Lady Grace smiled. “I am to miss all the entertainment aboard, Captain?”

That brought laughter. Sharpe had never seen her ladyship so relaxed in company. The candles glinted off her diamond earrings and necklace, from the jewels on her fingers and from her bright eyes. Her vivacity was captivating the whole table, all except for her husband who wore a slight frown as though he feared his wife had drunk too much of the blackstrap or the Miss Taylor. Sharpe was assailed with the jealous thought that perhaps she was responding to the handsome and genial Chase, but just as he felt that envy she glanced down the table and briefly caught his eye. Braithwaite saw it and stared down at his plate.

“I have never entirely understood,” Lord William said, breaking the moment’s mood, “why you fellows insist on taking your ships up close to the enemy and battering their hulls. Easier, surely, to stand off and destroy their rigging from a distance?”

“That’s the French way, my lord,” Chase said. “Bar shot, chain shot and round shot, fired on the uproll and intended to take out our sticks. But once they’ve dismasted us, once we’re lying like a log in the water, they still have to take us.”

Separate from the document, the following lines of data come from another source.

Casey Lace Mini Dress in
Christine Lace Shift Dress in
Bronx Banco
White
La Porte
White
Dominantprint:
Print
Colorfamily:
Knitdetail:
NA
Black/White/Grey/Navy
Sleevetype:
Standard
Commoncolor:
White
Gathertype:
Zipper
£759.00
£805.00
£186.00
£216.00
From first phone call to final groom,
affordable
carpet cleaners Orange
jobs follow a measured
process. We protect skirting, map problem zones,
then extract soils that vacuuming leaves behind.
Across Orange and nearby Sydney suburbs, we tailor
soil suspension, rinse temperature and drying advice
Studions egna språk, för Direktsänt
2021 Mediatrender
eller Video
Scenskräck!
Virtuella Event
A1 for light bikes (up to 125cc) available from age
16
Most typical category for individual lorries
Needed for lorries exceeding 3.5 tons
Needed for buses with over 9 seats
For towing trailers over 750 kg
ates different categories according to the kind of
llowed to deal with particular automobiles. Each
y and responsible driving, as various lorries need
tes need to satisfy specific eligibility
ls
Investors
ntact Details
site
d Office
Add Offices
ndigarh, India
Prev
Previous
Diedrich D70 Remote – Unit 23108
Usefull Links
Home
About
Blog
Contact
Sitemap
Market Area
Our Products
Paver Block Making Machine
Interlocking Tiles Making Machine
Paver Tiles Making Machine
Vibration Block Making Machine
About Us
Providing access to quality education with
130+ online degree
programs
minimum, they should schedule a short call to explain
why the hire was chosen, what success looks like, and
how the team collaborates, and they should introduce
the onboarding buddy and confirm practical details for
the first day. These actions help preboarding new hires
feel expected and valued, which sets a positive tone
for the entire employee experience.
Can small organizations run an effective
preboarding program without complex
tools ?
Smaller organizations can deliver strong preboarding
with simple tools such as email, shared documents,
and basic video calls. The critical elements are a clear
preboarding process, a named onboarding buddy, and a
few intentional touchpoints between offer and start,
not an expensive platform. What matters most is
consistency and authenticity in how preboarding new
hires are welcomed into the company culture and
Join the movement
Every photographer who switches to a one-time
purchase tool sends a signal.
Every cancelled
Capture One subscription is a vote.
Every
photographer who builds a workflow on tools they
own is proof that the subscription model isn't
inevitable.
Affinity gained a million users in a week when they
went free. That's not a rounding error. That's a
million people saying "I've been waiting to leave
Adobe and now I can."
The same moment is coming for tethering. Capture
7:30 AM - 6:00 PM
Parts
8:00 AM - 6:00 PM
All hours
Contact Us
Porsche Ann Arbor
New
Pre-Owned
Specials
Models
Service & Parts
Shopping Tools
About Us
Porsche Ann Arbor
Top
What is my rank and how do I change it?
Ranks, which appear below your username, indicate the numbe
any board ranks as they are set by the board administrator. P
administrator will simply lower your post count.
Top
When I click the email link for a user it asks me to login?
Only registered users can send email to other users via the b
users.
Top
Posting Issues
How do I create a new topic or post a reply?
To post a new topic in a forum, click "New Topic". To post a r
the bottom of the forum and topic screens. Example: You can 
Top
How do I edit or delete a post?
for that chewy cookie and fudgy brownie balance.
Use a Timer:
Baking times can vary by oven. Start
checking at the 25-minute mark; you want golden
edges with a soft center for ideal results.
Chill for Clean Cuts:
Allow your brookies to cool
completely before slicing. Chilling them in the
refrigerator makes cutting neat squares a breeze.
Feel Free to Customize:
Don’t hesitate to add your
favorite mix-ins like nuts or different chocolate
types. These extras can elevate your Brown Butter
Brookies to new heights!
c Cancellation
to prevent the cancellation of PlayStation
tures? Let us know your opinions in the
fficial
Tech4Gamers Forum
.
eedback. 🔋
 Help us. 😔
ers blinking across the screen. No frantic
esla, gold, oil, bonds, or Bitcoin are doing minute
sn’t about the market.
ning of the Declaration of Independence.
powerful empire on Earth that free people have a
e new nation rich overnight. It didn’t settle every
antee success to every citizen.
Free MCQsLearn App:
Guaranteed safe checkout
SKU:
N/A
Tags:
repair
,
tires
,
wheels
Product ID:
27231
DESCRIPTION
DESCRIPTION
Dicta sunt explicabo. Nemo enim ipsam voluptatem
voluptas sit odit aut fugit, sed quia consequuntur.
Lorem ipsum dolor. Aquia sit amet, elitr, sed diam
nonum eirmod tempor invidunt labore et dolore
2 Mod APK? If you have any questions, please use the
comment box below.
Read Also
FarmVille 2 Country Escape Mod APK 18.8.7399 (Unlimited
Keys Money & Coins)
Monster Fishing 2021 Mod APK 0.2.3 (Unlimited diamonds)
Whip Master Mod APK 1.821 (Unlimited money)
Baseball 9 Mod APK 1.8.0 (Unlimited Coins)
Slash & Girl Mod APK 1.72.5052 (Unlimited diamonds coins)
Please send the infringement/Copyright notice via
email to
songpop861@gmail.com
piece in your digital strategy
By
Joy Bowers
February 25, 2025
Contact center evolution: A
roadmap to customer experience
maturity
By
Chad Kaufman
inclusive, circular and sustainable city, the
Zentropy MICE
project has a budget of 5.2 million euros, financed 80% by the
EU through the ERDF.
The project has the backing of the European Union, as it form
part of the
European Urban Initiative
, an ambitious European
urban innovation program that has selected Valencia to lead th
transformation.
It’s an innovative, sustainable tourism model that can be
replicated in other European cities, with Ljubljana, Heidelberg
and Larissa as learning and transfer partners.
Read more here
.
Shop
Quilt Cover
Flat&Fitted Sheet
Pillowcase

“But if they have masts and sails and you do not,” Lord William pointed out, “why can they not just pour their broadsides into your stern?”

“You assume, my lord, that while our notional Frenchman is trying to unmast us, we are doing nothing.” Chase smiled to soften his words. “A ship of the line, my lord, is nothing more than a floating artillery battery. Destroy the sails and you still have a gun battery, but dismount the cannons, splinter its decks and kill the gunners and you have denied the ship its very purpose of existence. The French try to give us a long-range haircut, while we get up close and mangle their vitals.” He turned to Lady Grace. “This must be tiresome, milady, men talking of battle.”

“I have become used to it these past weeks,” Grace said. “There was a Scottish major on the Calliope who was ever trying to persuade Mister Sharpe to tell us such tales.” She turned to Sharpe. “You never did tell us, Mister Sharpe, what happened when you saved my cousin’s life.”